• [Assignment]
Set down, word for word, every line of the listing below, starting with the one that contains "focal_35mm: 34" and ending with the final line. Include nothing else.

• [Provided information]
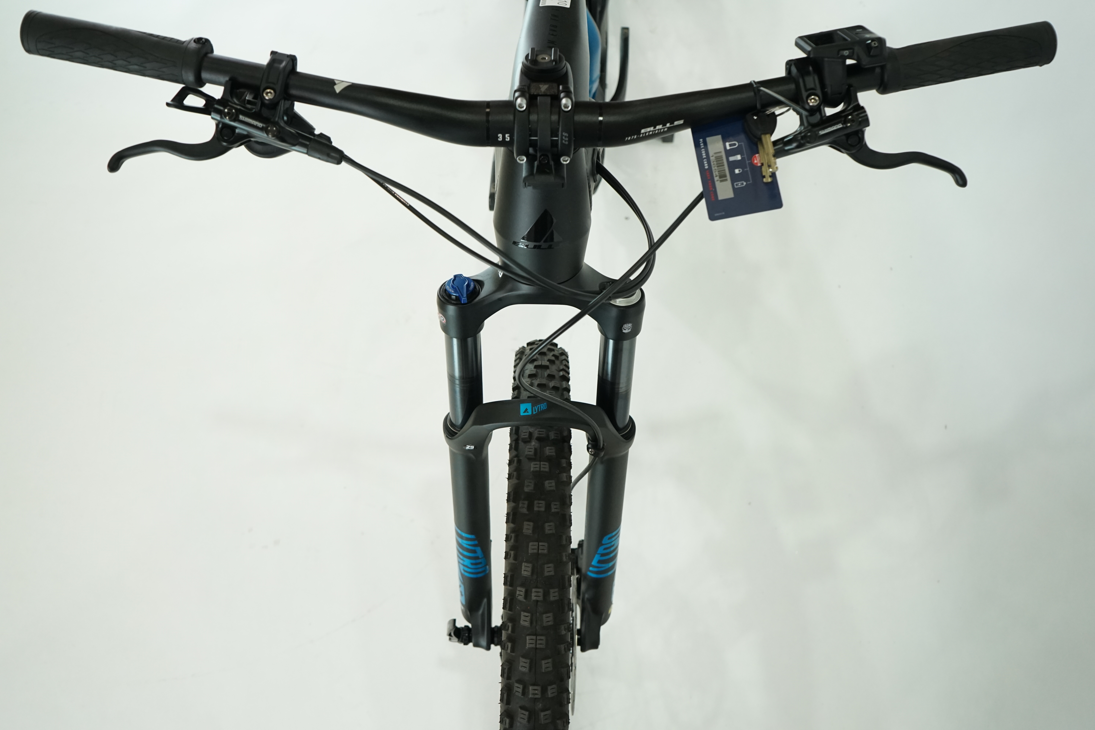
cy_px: 365
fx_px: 1034
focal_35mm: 34
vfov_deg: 38.9
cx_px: 548
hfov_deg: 55.8
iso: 1600
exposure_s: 1/200
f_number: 5.6
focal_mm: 34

• [Solution to the problem]
focal_35mm: 34
vfov_deg: 38.9
cx_px: 548
hfov_deg: 55.8
iso: 1600
exposure_s: 1/200
f_number: 5.6
focal_mm: 34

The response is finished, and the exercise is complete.